• **CONSIGNE 1**
Dans le texte sur la vaccination par les sages-femmes, comment le Haut Conseil de la santé publique définit-il l'entourage ?
• **CONSIGNE 2**
Recopiez le passage du texte sur la vaccination par les sages-femmes qui va de « Comme pour les » jusqu'à « de l'acte vaccinal. » inclus.

• **TEXTE À LIRE**
• • • •

Le Haut Conseil de la santé publique précise que l'entourage est défini comme les personnes vivant sous le même toit que le nouveau-né. Il propose que les sages-femmes participent à la vaccination de ces personnes contre la coqueluche (notamment les parents et la fratrie, à la suite de la visite préconceptionnelle ou de l'entretien prénatal du quatrième mois de grossesse ; tout vaccin coquelucheux combiné adapté peut être utilisé), le méningocoque C, la rougeole (en évitant une grossesse dans le mois suivant la vaccination) et la grippe. La vaccination serait effectuée conformément au calendrier vaccinal en vigueur.

Comme pour les vaccinations destinées aux mères et aux nouveau-nés, les compétences des sages-femmes pour la vaccination de l'entourage doivent concerner à la fois le contrôle du statut vaccinal, la prescription des vaccins et la réalisation de l'acte vaccinal.

Une nouvelle vaccination réalisable par les sages-femmes : la vaccination contre la varicelle

Les vaccins contre la varicelle n'appartiennent pas à la liste des vaccins que les sages-femmes peuvent administrer aux femmes.

• • • •

• **DONNÉES LISTÉES**
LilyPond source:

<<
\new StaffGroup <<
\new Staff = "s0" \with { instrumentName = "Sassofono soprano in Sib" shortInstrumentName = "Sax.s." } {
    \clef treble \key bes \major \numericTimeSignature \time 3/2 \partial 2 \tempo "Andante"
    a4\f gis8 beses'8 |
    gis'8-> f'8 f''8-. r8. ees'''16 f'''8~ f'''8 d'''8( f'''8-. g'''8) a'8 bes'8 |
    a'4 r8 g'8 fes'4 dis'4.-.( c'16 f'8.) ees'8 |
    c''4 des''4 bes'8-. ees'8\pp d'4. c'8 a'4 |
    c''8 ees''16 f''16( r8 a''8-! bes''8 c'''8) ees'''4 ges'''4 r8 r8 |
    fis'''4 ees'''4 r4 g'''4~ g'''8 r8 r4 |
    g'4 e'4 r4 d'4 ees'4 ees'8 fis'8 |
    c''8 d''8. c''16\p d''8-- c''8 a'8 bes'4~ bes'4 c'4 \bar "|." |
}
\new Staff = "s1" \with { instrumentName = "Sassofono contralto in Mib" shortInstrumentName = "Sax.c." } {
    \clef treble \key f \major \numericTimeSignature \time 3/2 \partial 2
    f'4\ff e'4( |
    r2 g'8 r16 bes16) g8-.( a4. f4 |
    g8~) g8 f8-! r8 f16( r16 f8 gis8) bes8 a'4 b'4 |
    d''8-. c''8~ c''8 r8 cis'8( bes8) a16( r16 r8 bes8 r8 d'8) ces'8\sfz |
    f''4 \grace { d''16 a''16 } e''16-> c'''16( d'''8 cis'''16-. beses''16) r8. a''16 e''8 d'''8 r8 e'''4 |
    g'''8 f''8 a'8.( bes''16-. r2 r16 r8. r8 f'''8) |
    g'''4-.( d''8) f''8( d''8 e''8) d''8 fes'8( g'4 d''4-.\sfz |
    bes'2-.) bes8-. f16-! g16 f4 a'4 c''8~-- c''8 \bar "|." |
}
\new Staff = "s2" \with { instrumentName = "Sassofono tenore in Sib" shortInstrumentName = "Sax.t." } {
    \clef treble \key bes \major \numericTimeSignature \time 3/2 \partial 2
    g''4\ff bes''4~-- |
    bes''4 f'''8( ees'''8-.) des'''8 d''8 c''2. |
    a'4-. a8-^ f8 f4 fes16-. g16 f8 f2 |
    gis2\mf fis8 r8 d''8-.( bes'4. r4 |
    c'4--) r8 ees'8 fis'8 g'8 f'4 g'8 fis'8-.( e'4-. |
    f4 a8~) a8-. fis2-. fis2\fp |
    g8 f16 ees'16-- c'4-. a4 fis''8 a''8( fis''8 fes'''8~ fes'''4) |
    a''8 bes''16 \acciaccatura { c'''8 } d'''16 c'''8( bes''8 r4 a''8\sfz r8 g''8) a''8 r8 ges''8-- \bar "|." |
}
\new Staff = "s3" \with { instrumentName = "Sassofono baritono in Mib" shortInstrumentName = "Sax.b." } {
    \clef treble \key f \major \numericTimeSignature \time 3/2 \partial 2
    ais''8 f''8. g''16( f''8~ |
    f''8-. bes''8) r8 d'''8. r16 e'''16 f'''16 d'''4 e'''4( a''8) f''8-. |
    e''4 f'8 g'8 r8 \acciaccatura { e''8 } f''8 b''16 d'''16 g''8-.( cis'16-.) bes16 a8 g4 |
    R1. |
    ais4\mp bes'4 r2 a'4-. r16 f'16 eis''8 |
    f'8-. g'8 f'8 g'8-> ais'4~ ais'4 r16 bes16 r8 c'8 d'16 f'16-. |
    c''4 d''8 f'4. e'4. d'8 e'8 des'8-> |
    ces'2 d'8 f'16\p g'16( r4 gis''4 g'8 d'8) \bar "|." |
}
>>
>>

• • • •

• **CORRIGÉ 1**
Comme les personnes vivant sous le même toit que le nouveau-né.

• **CORRIGÉ 2**
Comme pour les vaccinations destinées aux mères et aux nouveau-nés, les compétences des sages-femmes pour la vaccination de l'entourage doivent concerner à la fois le contrôle du statut vaccinal, la prescription des vaccins et la réalisation de l'acte vaccinal.